Bobby Kellogg
- Kellogg in 1940

Profile
- Position: Halfback

Personal information
- Born: August 4, 1917 Wynne, Arkansas
- Died: May 9, 1985 (aged 67) Columbus, Mississippi
- Listed height: 5 ft 8 in (1.73 m)
- Listed weight: 165 lb (75 kg)

Career information
- High school: Wynne (AR)
- College: Louisiana-Monroe, Tulane

Career history
- Chicago Cardinals (1940);
- Stats at Pro Football Reference

= Bobby Kellogg =

American football player (1917–1985)

Robert Francis "Jitterbug" Kellogg (August 4, 1917 - May 9, 1985) was an American football player and coach. He played college football for Northeast Center of Louisiana State University (now known as University of Louisiana at Monroe) in 1936 and 1937 and Tulane in 1938 and 1939. He also played professional football for the Chicago Cardinals in 1940. He later held coaching positions with Tulane, Wake Forest, Texas Tech, Mississippi State, Memphis State, Edmonton, and Regina.

==Early life==
Kellogg was born in 1917 at Wynne, Arkansas. He attended Wynne High School, playing as a pitcher in basball. quarterback in football, and forward in basketball.

==College football==
Kellogg began his collegiate career at Northeast Center of Louisiana State University (now known as University of Louisiana at Monroe). He was a triple-threat halfback and most valuable player for the 1936 Northeast Center Indians football team. He scored 12 touchdowns and 11 extra points for the undefeated 1937 team.
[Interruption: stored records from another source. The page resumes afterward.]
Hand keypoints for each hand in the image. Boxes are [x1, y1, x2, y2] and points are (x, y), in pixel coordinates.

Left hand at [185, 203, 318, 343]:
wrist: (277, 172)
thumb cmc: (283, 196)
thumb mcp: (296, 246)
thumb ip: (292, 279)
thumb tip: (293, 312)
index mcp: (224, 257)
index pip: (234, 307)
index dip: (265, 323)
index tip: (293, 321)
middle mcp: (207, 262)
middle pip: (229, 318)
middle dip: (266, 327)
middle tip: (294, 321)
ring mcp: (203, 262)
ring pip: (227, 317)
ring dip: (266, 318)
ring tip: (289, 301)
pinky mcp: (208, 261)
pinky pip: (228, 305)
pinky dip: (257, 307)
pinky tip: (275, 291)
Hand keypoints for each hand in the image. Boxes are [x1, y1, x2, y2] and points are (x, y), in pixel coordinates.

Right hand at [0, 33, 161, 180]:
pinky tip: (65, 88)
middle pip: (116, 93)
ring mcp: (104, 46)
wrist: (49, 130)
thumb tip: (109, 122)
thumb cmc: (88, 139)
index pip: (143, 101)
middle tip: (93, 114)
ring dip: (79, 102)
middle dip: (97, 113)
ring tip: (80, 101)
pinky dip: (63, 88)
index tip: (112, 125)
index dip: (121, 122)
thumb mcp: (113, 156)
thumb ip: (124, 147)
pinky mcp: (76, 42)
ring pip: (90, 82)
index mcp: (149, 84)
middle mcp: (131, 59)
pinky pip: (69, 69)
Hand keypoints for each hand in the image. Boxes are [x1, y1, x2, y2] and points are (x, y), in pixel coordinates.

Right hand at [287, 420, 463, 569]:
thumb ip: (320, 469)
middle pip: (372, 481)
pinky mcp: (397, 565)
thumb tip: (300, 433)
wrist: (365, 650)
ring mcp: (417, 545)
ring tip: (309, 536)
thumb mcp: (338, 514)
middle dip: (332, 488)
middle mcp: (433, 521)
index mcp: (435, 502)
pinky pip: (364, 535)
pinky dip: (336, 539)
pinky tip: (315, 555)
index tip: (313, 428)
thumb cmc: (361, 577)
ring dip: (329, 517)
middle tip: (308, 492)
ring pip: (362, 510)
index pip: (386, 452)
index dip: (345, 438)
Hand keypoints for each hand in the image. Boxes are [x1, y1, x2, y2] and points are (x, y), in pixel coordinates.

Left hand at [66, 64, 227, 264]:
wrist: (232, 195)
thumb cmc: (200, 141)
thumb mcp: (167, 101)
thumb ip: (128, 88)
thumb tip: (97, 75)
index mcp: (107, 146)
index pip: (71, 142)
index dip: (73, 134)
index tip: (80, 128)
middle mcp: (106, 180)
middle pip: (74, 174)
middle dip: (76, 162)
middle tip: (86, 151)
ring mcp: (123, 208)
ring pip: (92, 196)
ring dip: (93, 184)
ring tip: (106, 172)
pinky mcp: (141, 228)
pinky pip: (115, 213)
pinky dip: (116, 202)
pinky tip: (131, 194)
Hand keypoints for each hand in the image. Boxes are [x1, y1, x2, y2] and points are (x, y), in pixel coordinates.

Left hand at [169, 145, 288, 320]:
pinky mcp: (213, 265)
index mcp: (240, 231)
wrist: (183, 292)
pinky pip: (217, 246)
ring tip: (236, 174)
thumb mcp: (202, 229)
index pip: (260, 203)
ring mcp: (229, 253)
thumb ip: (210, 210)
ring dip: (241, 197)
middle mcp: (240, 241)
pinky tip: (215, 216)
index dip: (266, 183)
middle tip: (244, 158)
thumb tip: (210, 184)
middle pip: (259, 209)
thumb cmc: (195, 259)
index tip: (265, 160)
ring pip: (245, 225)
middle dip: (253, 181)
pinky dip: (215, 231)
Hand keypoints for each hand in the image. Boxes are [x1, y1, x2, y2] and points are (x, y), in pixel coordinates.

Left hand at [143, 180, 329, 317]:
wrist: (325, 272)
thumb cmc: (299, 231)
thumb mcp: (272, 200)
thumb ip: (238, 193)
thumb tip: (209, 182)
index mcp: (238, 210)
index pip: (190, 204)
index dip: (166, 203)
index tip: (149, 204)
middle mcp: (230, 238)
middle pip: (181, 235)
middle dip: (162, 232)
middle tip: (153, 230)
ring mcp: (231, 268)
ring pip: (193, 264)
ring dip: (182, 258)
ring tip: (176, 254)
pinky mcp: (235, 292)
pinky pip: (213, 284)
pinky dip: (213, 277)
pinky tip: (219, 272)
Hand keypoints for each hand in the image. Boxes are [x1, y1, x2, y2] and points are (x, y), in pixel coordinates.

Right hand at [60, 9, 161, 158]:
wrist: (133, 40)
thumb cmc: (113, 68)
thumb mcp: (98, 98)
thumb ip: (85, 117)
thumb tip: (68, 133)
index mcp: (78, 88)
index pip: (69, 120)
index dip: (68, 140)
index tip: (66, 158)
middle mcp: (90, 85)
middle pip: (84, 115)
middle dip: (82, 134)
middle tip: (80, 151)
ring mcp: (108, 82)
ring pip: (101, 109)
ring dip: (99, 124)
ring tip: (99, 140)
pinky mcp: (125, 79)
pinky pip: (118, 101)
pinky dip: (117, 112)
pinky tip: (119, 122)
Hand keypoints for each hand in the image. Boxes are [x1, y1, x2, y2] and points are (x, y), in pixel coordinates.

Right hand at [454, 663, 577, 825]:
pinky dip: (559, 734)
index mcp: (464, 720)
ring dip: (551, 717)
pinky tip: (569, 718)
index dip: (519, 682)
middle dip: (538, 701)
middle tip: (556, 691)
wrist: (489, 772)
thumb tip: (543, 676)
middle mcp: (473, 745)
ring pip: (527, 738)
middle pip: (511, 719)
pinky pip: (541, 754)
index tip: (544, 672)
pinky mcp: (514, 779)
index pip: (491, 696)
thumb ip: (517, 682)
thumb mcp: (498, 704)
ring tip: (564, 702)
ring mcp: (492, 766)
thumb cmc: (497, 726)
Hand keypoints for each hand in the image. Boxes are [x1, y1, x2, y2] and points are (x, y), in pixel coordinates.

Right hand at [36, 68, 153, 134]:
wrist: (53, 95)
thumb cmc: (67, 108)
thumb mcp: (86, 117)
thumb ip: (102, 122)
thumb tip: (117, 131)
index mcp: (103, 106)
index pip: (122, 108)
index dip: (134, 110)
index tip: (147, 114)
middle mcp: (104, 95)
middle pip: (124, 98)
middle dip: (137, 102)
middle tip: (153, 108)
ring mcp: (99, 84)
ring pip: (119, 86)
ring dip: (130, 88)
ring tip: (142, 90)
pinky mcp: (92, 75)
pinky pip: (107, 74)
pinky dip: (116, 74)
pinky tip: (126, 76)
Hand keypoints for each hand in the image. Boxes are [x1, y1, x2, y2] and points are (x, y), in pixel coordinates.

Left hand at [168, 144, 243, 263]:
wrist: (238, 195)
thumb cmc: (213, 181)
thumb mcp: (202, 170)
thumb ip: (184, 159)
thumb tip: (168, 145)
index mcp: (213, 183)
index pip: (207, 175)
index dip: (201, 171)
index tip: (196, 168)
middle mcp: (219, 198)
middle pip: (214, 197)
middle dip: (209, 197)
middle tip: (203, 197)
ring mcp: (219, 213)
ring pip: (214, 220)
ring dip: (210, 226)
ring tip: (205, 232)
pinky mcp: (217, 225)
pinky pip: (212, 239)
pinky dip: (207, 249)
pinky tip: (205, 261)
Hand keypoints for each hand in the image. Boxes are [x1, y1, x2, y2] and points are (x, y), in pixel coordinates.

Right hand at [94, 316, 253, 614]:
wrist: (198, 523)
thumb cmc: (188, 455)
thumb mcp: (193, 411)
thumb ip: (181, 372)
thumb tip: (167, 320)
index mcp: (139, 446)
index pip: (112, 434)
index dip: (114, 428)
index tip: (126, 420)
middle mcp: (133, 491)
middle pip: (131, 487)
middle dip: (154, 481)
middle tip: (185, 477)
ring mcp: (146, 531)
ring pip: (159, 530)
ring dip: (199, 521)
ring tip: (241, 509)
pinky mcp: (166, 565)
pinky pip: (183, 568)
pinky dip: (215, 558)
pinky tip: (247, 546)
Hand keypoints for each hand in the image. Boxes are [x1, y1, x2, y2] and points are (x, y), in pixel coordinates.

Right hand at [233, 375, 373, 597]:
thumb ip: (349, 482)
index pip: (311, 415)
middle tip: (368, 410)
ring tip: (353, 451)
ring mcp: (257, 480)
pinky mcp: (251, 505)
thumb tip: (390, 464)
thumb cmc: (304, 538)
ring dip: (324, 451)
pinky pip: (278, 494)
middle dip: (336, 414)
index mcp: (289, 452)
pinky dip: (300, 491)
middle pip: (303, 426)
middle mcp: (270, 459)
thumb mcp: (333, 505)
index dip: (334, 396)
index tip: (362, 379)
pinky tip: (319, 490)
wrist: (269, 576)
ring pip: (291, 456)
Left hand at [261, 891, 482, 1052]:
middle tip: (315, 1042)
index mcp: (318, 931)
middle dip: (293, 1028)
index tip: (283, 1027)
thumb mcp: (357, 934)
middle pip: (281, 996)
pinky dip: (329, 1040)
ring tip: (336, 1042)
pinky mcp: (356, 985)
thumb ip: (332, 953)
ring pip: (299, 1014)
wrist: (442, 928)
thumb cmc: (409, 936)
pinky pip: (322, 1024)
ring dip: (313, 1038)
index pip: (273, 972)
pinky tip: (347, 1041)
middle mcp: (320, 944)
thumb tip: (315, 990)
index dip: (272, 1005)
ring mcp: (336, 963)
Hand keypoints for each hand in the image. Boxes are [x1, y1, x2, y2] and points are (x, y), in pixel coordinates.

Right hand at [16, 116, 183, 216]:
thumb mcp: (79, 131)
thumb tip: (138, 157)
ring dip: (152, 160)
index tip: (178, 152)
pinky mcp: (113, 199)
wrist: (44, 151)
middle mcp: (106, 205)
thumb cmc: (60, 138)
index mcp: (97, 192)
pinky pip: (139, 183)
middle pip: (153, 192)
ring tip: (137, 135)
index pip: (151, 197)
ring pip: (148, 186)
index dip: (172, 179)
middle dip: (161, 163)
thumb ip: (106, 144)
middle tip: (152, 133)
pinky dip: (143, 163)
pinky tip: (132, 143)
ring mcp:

Kellogg transferred to Tulane where he starred for the Tulane football teams in 1938 and 1939. He led the 1939 Tulane Green Wave football team to an undefeated regular season and a Southeastern Conference championship. In the 1940 Sugar Bowl, Kellogg ran 75 yards for a touchdown; Kellogg called the run the greatest thrill of his life.

==Professional football==
Kellogg played professional football in the National Football League (NFL) for the Chicago Cardinals during the 1940 season. He played in the 1940 College All Star game where he rushed for two touchdowns and passed for another. He also played for the Jersey City Giants for seven games in 1940.

==Military service and coaching career==
During World War II, Kellogg served in the U.S. Navy. He also worked as a football coach, including stints with Tulane (1941-1942), Wake Forest (backfield coach, 1946-1949), Texas Tech (backfield coach, 1953), Mississippi State (1954-1958), Memphis State (backfield coach 1959), Edmonton (backfield coach, 1960-1962), and Regina (1965).

Kellogg died in 1985 in Columbus, Mississippi.